**LISTED RECORDS:**
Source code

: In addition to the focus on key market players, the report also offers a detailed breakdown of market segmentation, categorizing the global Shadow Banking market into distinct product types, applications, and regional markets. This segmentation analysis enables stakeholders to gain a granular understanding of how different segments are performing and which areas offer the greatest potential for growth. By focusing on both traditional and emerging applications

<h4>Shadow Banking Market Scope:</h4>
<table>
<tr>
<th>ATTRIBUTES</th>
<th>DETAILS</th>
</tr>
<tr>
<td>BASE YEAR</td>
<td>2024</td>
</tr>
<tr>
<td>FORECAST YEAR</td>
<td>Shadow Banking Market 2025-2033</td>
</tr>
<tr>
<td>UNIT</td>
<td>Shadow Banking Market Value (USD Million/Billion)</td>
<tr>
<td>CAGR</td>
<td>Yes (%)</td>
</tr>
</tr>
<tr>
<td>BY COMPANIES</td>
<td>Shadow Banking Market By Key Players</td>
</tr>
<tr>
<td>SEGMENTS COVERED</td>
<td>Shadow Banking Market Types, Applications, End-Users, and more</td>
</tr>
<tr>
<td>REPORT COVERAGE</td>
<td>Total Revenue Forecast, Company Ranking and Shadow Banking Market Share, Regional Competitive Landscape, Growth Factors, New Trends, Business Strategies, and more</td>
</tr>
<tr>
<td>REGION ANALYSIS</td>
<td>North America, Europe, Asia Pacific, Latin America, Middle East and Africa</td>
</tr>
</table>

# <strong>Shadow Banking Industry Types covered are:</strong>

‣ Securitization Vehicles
...
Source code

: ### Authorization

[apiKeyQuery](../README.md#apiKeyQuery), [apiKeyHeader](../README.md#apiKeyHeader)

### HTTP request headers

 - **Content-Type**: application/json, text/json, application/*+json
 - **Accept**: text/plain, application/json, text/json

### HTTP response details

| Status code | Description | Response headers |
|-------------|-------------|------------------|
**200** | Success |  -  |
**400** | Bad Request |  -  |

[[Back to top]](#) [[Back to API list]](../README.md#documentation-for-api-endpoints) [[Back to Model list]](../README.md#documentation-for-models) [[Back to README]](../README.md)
---
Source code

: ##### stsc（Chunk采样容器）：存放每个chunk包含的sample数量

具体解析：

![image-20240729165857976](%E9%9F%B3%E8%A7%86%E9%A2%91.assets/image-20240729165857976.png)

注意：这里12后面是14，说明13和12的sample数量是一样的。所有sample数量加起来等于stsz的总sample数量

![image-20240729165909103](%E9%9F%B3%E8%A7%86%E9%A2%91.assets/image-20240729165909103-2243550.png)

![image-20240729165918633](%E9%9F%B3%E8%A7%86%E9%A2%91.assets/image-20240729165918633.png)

**WHAT THIS TASK INVOLVES:** Find every line in the material above that contains the string "text" and copy each of those lines. Case counts, so match uppercase and lowercase letters precisely.

**SOLUTION TO THE EXERCISE:**
 - **Content-Type**: application/json, text/json, application/*+json
 - **Accept**: text/plain, application/json, text/json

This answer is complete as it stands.